Getting back to the story, the four major characters are:


Anna Burgess
The tense, type-A malcontent named Annie (Anna Burgess), and her jobless and hapless boyfriend Guy (Clint Dowdell), who are on the verge of relationship meltdown.
Then there is misogynistic Ron (Lee Mason), who is in town to propagate the end of legal divorce, which is meant more as a means of control rather than religious reasons. He wants power, but refuses the responsibility that goes with it. He’s essentially a bully (think of the EDL).

Colin MacPherson
Lastly is Lester (Colin MacPherson), who owns the farm. He’s a lonely guy, but also exceedingly creepy. He keeps a mannequin (who looks oddly like Annie, for whom he lusts), and has a brief speech about how he’s 57 but desires 20-year-olds. Colin occasionally steals the scenes when he’s on, which is noteworthy because the whole cast is solid. What makes this so is Colin’s use of subtly, letting the viewer know what he’s thinking (when the director wants it) just by facial expressions or voice tonal inflections. While coming across as a milquetoast, could he possibly be the most dangerous of all?

Along with the substantial acting, the film is shot beautifully in an area in Victoria, outside of Melbourne. There are some quick action shots, but most of the film leans on longer sequences that show off the actors and the natural light of dusk and dawn. There are a few special effects, literally smoke and mirrors (especially in a scene with Lester’s mum), but much there is also a lot of focus on character. Also, there is a lot of blood with very little gore, so be sure to bring your whole family!

Guy Dowdell
The humans, including others in the story, are as potentially dangerous as the supernatural beings, as human nature has proven throughout history.
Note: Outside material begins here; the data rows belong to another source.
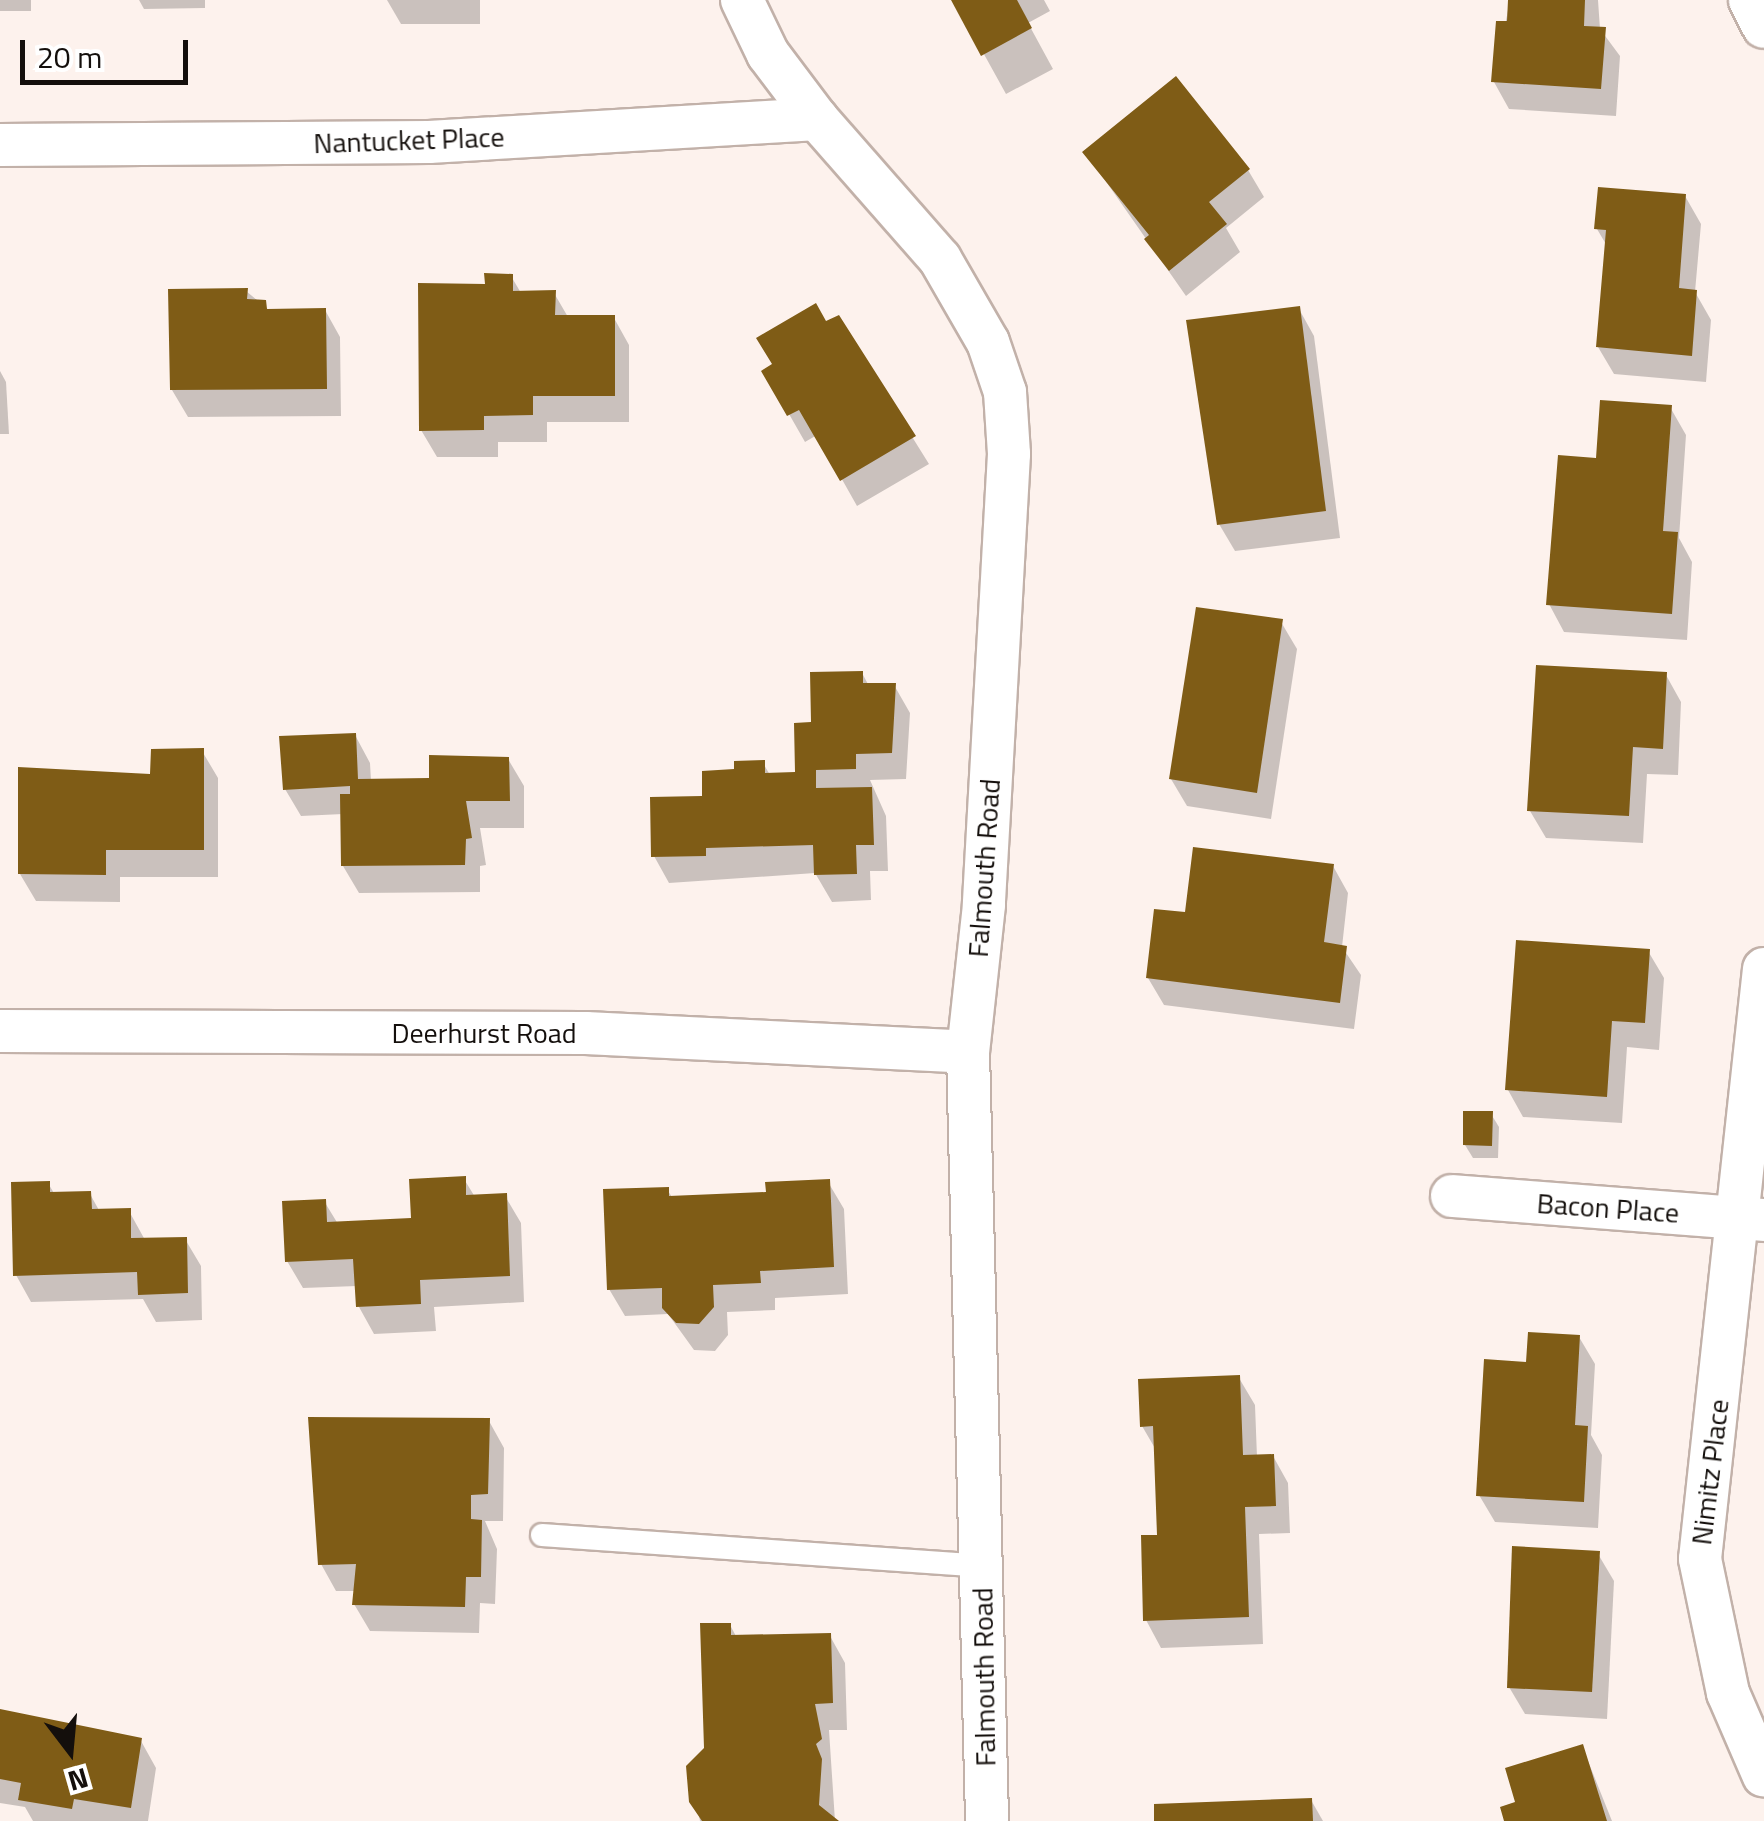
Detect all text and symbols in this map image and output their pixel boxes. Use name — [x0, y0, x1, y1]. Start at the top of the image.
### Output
scale bar — [25, 20, 192, 82]
text: 20 m — [37, 34, 102, 80]
street label: Nantucket Place — [313, 120, 505, 160]
street label: Falmouth Road — [961, 778, 1007, 958]
street label: Deerhurst Road — [391, 1016, 577, 1050]
street label: Bacon Place — [1536, 1186, 1680, 1230]
street label: Nimitz Place — [1684, 1397, 1736, 1547]
street label: Falmouth Road — [966, 1587, 1002, 1767]
north arrow — [20, 1701, 120, 1801]
text: N — [63, 1757, 94, 1804]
Being a serious drama, you know that, as the Heartbreakers (Thunders, not Petty) sang, most of the characters are “Born to Lose.” But it is a tight-knit ensemble cast that squeeze the most out of a strong story.
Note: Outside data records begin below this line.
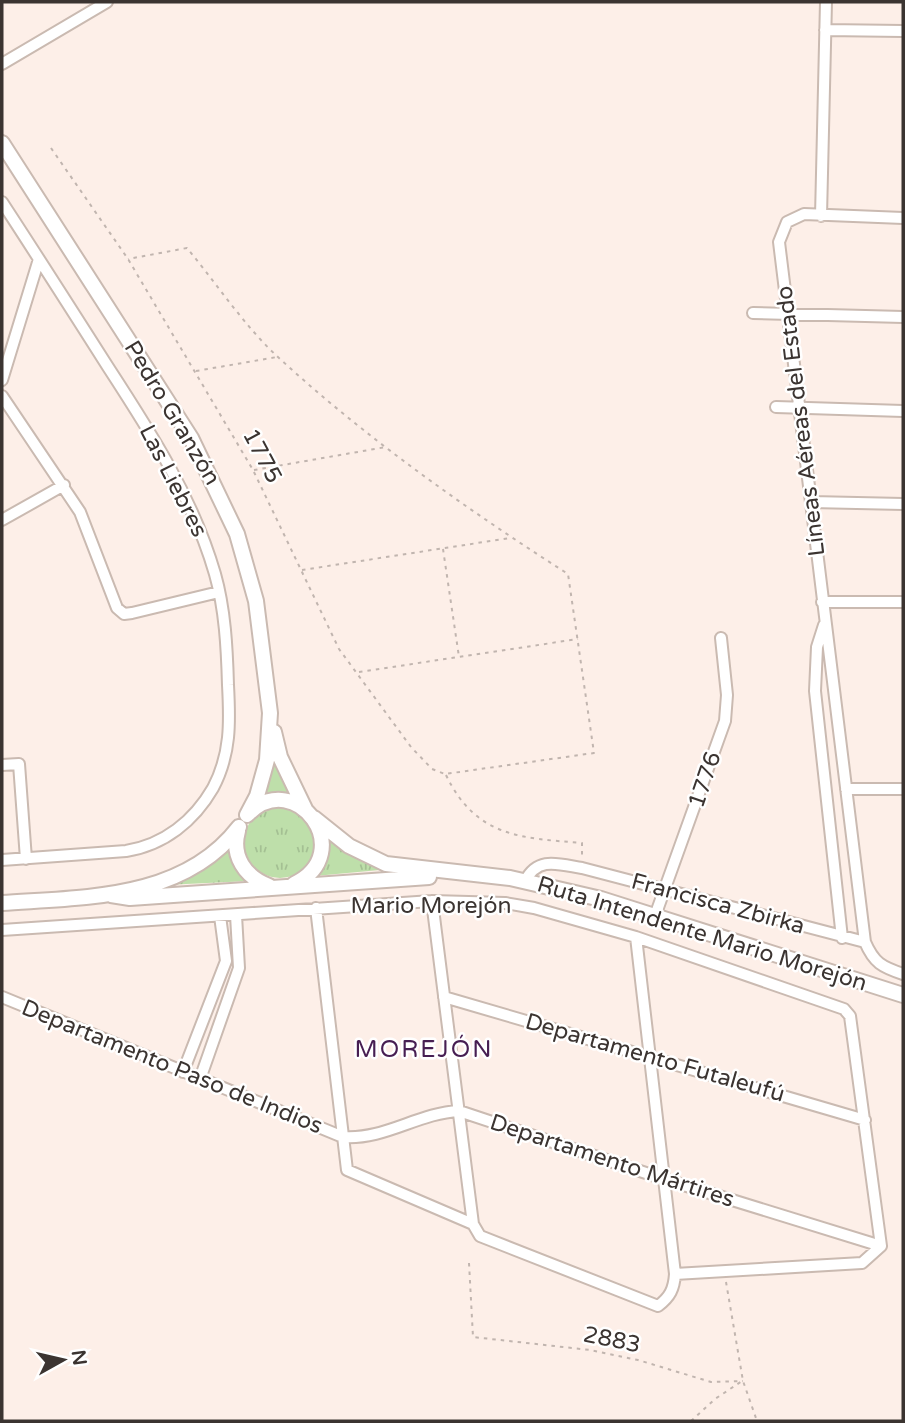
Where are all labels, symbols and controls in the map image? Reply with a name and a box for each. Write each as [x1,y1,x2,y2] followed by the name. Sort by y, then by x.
[771,284,831,558] street label: Líneas Aéreas del Estado
[118,336,226,490] street label: Pedro Granzón
[133,420,213,542] street label: Las Liebres
[236,424,288,488] street label: 1775
[682,748,728,812] street label: 1776
[628,867,808,941] street label: Francisca Zbirka
[534,870,870,998] street label: Ruta Intendente Mario Morejón
[351,892,511,920] street label: Mario Morejón
[17,994,327,1140] street label: Departamento Paso de Indios
[522,1008,788,1108] street label: Departamento Futaleufú
[354,1034,494,1064] district label: MOREJÓN
[486,1108,738,1214] street label: Departamento Mártires
[581,1321,643,1359] street label: 2883
[28,1325,98,1395] north arrow
[67,1349,91,1367] text: N

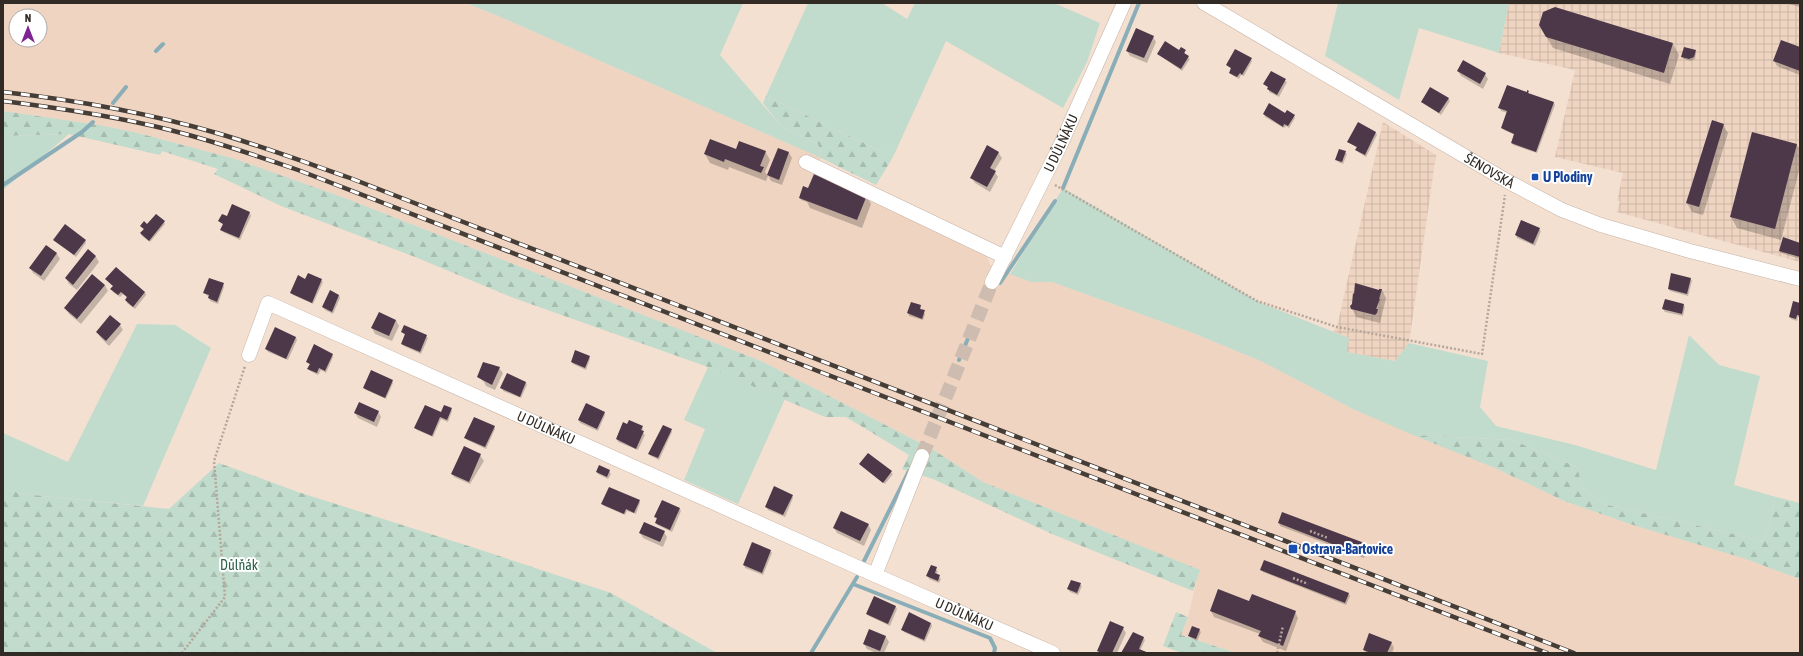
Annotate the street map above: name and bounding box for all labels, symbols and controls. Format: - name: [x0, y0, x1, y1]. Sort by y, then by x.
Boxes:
- north arrow: [8, 8, 48, 48]
- text: N: [25, 12, 31, 24]
- street label: U DŮLŇÁKU: [1040, 112, 1081, 175]
- street label: ŠENOVSKÁ: [1462, 150, 1517, 191]
- place label: U Plodiny: [1543, 169, 1593, 185]
- marker: U Plodiny: [1530, 172, 1540, 182]
- street label: U DŮLŇÁKU: [514, 408, 578, 448]
- place label: Ostrava-Bartovice: [1302, 541, 1393, 557]
- marker: Ostrava-Bartovice: [1287, 543, 1299, 555]
- park label: Důlňák: [220, 557, 258, 573]
- street label: U DŮLŇÁKU: [933, 594, 996, 634]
The dialog is well written, with the good doctor vampire spouting out philosophical treatise to others (though he seems to be talking more to himself) when he’s not fighting off other vampires to the death. As he states (as opposed to stakes) at some point, he did not realize how much he wants to live, even if it means as the undead.

Lee Mason
This is Tom Conyers’s first full-length feature, but he shows some early expertise, such as the first act while we meet the characters, going back and forth to them slowly at first, and zippering their scenes together until stitched into one spot. He also avoids the “shot in one room” (which he posits on in the commentary) claustrophobia, and takes advantage of the nearby town and uses the beautiful surroundings to juxtapose the horror of the events.

The extras are pretty interesting. Along with a couple of trailers (teaser, theatrical), there is a Making Of documentary that is lengthy and keeps attention all the way through, as it shows the process of the filming, recording, and the beautifully scored soundtrack. A full-length commentary is hosted by director Conyers and producer/actor White, who, I am grateful to state, talk about the making of the film, rather than “there’s my third cousin on my mother’s side” kind of nonsense. Lastly, there is something called the “Lester Rap,” which is hysterical. MacPherson apparently has a great sense of humor, and with Conyers editing scenes from the film with “Lester’s” dialog and a beat track and with extra filmed footage, we get the entertaining song “Lester the Molester”. Burgess and Dowdell join in as the chorus, and they all seem to be having so much fun doing this that it’s catching.

This is an indie with a large heart, and one worth the viewing. With substantial backing, Conyers could be a force in the film field.